*** Opening EXTRACT TO READ ***

I presented the syntax changes suggested by ERCS at WG8 meeting at Broomfield
in October 1995, as Australian delegate, and with the support of Japan. This is
note N 1815 and is available as an RTF file.
-------------------------------------------------------------------------------
Goals of ERCS
March 18, 1995
-------------------------------------------------------------------------------
ERCS has the following simple goals:
* East Asians should be able to mark up documents using native-language
characters and conventions;
* East Asian languages should be supported just as simply as English
currently is;
* East Asians should be able to store and maintain documents in national
character sets;
* only solutions consistent with existing and proposed standards should be
used;
* ERCS must be readily comprehensible and implementable by vendors, and meet
basic user needs: in particular ISO 8879 should not be made more
complicated to understand or use;
* a solution should be derived "backwards" from the desirable qualities of
SGML documents and markup rather than "forwards" from a consideration of
character encoding issues. The proper subject is not "how to handle East
Asian character sets" but "how to handle East Asian documents";
* ERCS should be locale-free and character-set independent, and be flexible
enough to be useful for national character sets of emerging nationsr;.
ERCS is primarily concerned with the needs of East Asian and CJK SGML
documents. However, ERCS should also be useful for most non-Latin-based
languages: indeed perhaps for most major non-English languages.
-------------------------------------------------------------------------------
Overview of ERCS
November 30, 1995
-------------------------------------------------------------------------------
The various parts of ERCS are:
* a large catalog of characters, giving their SGML character class and
roles;
* concrete syntaxes based on subsets of the catalog character repertoire;
* a large public entity set, based on the catalog character repertoire;
* guidelines for vendors for selecting the most useful ERCS syntaxes.
ERCS is designed to provide a simple & standard basis for vendors, and to be
convenient and powerful for users.
In essence, the ERCS says this: "if your document character set has character
X, and if you want character X to be used in markup, then this should be its
class and role."
-------------------------------------------------------------------------------
SGML Declaration using ERCS
March 30, 1995
-------------------------------------------------------------------------------
To demonstrate how much ERCS could simplify the SGML declaration, here is an
example, using a fictitious system character set that contains all the same
repertoire as ISO/IEC 10646-1.
As can be seen, it is just as simple as an English-language DTD.

*** Closing EXTRACT TO READ ***

Continue the write-up on ERCS and East Asian SGML markup, picking up right after its last sentence.

*** Opening INFORMATION PROVIDED ***

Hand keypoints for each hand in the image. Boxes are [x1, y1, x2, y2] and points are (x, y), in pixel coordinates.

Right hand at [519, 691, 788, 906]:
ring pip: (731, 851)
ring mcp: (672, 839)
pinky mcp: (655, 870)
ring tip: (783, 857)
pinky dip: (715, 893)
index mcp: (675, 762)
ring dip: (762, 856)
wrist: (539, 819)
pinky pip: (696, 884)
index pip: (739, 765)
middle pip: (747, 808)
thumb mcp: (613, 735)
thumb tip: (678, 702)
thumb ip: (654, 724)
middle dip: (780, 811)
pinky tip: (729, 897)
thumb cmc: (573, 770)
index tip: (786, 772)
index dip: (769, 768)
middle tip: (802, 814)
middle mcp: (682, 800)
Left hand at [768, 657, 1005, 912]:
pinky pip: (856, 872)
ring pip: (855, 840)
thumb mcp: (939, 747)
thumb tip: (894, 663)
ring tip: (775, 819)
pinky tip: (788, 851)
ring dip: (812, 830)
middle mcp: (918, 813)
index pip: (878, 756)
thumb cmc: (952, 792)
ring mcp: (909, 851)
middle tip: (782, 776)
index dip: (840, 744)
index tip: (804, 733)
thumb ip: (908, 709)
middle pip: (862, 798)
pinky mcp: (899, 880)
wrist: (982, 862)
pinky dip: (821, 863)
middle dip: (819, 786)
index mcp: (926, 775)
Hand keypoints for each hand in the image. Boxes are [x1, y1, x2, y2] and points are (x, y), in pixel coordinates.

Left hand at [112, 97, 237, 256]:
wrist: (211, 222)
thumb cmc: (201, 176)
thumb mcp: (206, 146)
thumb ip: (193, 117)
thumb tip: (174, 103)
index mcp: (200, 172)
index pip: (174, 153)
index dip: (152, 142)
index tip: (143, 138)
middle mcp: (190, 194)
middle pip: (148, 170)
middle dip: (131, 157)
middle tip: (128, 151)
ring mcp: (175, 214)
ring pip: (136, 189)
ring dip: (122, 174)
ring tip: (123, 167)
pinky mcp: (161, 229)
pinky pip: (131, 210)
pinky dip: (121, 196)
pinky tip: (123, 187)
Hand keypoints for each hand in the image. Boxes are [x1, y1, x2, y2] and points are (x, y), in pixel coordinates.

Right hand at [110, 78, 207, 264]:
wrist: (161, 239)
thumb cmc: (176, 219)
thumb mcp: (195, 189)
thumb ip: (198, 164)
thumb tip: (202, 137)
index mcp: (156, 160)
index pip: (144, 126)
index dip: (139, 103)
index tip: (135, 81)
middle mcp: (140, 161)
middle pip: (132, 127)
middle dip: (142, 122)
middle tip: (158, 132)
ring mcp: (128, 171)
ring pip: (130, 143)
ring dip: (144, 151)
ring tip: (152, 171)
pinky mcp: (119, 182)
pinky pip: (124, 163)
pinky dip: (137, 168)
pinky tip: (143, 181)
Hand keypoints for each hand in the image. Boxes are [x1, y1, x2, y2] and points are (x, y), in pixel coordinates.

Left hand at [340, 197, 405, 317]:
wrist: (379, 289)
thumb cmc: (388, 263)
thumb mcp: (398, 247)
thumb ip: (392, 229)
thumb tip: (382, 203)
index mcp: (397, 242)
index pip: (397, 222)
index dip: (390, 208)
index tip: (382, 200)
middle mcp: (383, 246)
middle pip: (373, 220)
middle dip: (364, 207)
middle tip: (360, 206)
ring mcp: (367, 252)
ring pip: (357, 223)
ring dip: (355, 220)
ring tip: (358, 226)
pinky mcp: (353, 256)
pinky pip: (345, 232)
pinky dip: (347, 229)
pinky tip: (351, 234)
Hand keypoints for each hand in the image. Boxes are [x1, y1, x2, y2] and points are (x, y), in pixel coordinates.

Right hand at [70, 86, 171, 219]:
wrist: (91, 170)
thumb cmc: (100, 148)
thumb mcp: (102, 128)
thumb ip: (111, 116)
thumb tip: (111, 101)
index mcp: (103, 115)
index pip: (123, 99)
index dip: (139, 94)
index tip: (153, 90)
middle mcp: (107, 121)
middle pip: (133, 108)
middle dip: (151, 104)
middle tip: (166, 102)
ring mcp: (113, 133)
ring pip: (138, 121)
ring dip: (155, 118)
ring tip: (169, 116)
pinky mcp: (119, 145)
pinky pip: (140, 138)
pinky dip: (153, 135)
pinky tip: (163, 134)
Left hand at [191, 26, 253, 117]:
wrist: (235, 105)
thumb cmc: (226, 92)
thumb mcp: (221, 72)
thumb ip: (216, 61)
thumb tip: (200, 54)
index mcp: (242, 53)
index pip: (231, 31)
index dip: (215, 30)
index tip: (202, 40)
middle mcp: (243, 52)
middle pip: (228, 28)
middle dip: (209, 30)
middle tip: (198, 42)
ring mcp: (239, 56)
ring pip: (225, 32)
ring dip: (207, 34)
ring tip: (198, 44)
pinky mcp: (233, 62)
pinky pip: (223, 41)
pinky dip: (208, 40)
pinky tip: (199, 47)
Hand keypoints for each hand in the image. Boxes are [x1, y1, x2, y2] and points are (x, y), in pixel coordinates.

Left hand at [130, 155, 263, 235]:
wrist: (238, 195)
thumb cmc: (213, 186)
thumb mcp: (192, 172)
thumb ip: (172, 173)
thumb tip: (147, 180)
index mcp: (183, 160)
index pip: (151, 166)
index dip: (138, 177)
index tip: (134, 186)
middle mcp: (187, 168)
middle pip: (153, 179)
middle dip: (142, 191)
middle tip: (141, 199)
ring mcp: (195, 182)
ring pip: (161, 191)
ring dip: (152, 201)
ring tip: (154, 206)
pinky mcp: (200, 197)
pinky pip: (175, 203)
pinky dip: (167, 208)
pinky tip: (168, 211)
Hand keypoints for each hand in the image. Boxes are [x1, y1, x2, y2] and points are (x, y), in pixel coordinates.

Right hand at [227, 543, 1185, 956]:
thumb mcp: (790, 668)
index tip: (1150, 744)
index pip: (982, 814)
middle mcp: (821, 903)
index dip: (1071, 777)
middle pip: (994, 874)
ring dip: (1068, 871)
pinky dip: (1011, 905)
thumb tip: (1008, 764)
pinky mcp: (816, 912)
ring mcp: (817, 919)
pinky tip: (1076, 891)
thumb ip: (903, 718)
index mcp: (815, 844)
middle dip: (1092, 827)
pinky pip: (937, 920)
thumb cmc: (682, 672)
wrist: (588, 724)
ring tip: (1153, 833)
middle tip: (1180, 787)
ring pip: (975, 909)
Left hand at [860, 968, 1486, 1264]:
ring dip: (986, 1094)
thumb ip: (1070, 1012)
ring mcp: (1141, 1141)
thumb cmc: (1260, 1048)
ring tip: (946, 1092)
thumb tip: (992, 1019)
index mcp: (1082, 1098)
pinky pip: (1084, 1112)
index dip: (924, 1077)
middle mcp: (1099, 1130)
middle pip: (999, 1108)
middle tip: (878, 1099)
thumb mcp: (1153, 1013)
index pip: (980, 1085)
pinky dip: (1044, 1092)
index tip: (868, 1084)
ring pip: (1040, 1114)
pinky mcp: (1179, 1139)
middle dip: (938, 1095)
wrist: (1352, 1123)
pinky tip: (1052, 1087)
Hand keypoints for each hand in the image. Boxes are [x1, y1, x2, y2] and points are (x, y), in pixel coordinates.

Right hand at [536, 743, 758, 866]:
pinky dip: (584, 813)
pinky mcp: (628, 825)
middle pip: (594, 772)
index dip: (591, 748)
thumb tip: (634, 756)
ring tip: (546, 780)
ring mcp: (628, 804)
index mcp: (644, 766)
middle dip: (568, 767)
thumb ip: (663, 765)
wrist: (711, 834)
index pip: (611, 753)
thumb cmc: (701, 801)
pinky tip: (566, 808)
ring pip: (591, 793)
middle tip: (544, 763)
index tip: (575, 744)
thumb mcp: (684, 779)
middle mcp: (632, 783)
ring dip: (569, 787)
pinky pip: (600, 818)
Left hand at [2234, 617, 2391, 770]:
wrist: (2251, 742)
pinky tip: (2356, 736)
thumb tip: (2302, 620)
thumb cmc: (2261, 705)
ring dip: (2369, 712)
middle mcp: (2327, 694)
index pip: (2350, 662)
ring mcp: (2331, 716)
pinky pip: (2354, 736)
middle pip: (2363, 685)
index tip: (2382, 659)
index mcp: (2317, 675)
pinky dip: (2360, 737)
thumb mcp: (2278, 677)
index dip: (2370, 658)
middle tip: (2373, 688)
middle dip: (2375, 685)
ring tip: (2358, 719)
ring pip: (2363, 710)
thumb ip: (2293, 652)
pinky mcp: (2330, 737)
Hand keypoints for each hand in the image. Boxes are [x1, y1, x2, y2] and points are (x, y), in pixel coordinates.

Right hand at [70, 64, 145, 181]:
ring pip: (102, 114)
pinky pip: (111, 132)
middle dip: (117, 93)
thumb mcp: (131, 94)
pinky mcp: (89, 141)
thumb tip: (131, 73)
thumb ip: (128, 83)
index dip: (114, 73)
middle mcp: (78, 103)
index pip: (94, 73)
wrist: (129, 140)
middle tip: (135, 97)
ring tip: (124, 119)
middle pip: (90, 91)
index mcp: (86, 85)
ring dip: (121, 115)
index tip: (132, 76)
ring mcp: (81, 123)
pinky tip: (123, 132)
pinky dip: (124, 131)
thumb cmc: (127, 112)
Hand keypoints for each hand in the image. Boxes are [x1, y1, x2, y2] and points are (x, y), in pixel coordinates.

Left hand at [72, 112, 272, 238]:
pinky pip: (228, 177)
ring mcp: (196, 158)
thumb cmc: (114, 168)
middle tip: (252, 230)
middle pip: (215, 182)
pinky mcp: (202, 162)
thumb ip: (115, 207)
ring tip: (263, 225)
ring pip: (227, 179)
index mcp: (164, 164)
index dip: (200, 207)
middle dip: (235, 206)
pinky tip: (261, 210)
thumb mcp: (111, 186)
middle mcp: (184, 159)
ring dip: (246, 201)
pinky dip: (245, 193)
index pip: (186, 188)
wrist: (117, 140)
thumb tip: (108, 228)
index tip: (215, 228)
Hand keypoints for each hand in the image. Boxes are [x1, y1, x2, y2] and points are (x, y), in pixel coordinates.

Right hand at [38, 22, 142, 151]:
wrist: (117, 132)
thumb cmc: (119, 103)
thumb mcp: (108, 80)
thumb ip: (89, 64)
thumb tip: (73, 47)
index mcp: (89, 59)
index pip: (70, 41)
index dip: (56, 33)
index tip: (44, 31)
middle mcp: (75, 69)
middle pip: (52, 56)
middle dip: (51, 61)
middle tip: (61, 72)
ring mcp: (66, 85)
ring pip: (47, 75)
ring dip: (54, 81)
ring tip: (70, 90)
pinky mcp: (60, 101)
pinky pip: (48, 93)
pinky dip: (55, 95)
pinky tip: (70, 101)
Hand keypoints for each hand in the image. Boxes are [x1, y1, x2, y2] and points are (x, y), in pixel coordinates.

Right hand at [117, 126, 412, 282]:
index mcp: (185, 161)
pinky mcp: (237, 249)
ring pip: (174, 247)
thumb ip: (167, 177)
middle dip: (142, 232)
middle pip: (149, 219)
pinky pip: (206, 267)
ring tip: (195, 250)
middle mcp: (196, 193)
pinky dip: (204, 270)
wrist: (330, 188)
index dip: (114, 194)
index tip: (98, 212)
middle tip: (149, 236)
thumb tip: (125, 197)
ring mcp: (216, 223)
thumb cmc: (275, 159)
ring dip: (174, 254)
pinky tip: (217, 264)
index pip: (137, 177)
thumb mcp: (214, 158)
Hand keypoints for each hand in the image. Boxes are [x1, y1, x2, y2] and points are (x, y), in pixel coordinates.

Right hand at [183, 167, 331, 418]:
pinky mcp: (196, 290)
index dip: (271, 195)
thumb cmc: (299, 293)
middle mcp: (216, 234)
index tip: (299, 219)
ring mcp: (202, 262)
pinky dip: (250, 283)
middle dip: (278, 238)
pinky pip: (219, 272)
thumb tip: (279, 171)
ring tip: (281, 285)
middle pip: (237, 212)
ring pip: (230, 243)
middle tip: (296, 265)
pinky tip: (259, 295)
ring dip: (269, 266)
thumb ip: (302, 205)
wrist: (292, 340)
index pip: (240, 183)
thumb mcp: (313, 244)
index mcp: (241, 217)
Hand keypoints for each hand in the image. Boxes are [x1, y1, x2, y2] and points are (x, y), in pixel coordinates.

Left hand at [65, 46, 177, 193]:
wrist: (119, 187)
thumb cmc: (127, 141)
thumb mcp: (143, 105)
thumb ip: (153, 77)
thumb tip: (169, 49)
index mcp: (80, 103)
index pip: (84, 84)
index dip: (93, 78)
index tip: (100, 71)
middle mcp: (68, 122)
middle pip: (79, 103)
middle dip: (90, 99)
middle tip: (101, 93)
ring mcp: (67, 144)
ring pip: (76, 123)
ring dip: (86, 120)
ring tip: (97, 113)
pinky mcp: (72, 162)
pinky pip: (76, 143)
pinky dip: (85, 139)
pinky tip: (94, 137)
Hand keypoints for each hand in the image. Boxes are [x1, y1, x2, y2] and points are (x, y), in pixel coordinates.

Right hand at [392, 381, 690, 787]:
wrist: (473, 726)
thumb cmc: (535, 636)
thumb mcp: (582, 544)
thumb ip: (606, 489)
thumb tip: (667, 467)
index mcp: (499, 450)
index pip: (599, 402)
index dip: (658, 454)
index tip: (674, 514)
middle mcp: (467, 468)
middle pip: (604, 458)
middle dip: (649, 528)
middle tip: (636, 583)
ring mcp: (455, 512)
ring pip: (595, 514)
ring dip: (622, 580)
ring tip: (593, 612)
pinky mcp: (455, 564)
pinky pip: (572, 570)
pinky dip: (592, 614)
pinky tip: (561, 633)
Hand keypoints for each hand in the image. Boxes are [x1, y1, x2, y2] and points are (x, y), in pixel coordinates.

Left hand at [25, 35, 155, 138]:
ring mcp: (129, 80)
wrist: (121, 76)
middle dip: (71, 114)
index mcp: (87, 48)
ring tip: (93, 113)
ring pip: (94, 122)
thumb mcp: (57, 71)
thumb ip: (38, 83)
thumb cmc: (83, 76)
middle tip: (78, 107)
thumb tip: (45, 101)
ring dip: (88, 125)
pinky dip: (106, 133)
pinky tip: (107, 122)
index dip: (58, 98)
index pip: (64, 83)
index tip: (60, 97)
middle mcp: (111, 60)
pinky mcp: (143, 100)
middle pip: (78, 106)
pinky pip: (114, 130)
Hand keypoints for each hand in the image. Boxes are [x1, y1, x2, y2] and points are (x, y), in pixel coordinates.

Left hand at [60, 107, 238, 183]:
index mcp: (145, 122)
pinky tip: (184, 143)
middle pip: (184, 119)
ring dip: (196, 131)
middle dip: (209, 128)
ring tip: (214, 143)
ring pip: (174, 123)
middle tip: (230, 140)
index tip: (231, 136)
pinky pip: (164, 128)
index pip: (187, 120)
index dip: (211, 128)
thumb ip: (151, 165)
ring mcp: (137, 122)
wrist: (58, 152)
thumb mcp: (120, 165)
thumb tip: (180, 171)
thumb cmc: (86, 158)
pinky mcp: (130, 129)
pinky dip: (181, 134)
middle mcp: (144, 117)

*** Closing INFORMATION PROVIDED ***

## RESPONSE TO THE EXERCISE
%unilatsup;
%unilatext2;
%uniipa;
%unisml;
%unidcm;
%unibasbrk;
%unigrkcop;
%unicyr;
%uniarm;
%uniheba;
%uniheb;
%unihebb;
%uniarab;
%uniarabext;
%unidev;
%uniben;
%unigur;
%uniguja;
%unioriya;
%unitamil;
%unitelu;
%unikann;
%unimal;
%unithai;
%unilao;
%unigeo;
%unigeoext;
%unijamo;
%unilatextadd;
%unigrkext;
%unipunct;
%unisupsub;
%unibuck;
%unicdmfs;
%uniquasi;
%uninum;
%uniarrow;
%unimath;
%unitech;
%unicont;
%uniocr;
%unienc;
%unibox;
%uniblock;
%unishapes;
%unimisc;
%dingbats;
%unicjksym;
%unihira;
%unikata;
%unibopo;
%unijamo-c;
%unicjkmisc;
%unicjkenc;
%unicjk-c;
%unihangul;
%unihangula;
%unihagulb;
%unihan;
%uniprivate;
%unihan-c;
%unialpha-r;
%uniarab-r;
%unihalf-r;
%unicjk-r;
%unismall-r;
%uniarabb-r;
%unihalffull-r;
%unispecial;
There have been some other proposals following on from these, for new character
reference mechanisms in SGML, in particular, an external numberic character
reference and a CHAR markup declaration. Both these would provide a better
solution than the above mechanism.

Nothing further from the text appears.